RECORD EXCERPTS START

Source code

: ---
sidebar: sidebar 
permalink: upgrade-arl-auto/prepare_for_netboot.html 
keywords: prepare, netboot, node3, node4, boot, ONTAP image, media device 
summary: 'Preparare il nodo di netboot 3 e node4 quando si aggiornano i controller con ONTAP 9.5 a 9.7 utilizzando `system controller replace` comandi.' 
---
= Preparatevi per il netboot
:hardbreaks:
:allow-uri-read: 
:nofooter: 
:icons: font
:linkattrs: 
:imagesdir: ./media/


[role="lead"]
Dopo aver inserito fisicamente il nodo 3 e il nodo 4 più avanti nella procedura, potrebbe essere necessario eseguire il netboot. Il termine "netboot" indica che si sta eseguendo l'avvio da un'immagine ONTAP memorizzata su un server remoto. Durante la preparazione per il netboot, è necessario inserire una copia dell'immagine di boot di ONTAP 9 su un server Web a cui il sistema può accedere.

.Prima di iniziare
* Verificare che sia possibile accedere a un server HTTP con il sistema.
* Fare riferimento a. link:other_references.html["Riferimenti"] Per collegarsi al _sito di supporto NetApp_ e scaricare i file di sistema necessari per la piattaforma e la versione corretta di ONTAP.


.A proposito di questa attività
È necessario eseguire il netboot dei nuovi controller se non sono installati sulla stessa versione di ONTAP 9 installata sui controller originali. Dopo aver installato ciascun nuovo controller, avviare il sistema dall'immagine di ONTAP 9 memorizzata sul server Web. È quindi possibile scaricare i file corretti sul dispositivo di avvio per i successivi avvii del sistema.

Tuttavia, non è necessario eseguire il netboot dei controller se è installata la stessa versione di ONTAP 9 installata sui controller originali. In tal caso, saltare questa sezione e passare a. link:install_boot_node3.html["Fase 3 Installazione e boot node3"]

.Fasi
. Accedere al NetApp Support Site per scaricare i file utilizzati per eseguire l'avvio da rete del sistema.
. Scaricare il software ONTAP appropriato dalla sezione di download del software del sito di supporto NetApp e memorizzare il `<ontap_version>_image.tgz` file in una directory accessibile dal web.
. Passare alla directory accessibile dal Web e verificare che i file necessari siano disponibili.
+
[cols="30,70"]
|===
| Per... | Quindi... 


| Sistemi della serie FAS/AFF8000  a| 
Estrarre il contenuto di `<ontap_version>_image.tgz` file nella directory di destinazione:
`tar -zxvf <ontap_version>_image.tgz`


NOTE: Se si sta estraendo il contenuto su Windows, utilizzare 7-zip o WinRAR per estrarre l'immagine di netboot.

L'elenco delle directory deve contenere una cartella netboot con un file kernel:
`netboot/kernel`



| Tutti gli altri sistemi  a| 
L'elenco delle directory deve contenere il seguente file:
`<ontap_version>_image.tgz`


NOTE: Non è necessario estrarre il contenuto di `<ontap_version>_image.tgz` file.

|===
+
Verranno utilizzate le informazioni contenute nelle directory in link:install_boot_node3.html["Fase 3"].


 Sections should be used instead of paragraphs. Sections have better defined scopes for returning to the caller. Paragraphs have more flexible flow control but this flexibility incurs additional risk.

RECORD EXCERPTS END

## WHAT THIS TASK INVOLVES:
From the data above, return every line from the line that has "di questa attività" up to and including the line that has "È necessario eseguire il netboot dei nuovi", exactly.

## RESPONSE:
.A proposito di questa attività
È necessario eseguire il netboot dei nuovi controller se non sono installati sulla stessa versione di ONTAP 9 installata sui controller originali. Dopo aver installato ciascun nuovo controller, avviare il sistema dall'immagine di ONTAP 9 memorizzata sul server Web. È quindi possibile scaricare i file corretti sul dispositivo di avvio per i successivi avvii del sistema.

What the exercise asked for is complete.